START DATA SHOWN
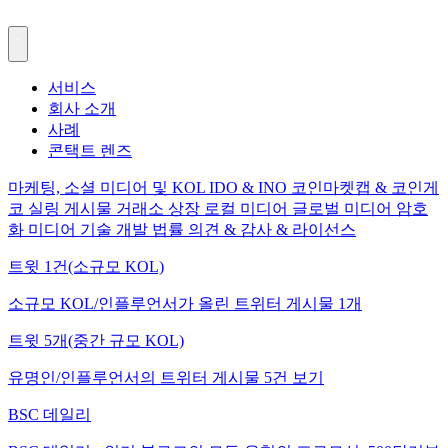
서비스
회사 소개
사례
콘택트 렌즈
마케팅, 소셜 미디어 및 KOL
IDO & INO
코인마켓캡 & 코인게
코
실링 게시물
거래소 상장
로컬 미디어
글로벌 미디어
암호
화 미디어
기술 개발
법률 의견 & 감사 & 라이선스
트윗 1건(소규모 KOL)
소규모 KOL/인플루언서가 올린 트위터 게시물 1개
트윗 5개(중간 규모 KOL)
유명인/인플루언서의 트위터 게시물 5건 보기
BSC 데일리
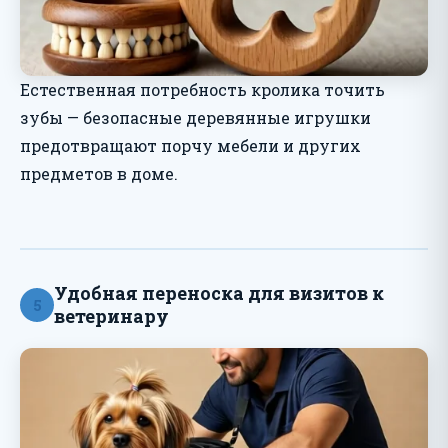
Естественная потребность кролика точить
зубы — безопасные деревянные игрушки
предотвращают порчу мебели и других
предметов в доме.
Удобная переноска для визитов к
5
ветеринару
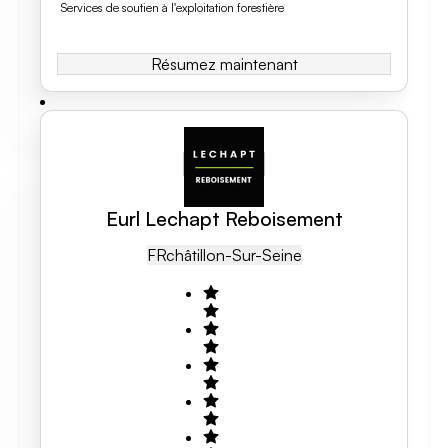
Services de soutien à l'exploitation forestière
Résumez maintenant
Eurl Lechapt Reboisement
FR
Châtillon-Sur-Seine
END DATA SHOWN
START DATA SHOWN
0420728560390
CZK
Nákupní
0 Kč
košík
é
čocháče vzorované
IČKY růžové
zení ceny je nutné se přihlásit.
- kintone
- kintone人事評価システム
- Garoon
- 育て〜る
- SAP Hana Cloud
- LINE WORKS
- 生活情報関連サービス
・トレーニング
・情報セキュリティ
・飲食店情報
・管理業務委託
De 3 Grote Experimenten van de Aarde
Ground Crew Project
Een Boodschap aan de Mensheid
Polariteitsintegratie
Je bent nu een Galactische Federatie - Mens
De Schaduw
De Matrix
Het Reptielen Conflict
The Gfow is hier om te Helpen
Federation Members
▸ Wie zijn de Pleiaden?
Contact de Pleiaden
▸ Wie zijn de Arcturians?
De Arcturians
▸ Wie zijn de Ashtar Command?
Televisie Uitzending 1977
END DATA SHOWN
_WHAT YOU ARE ASKED TO DO_
Only a number belongs in the answer: state how many lines of the entries above hold "zijn".

_EXERCISE OUTPUT_
3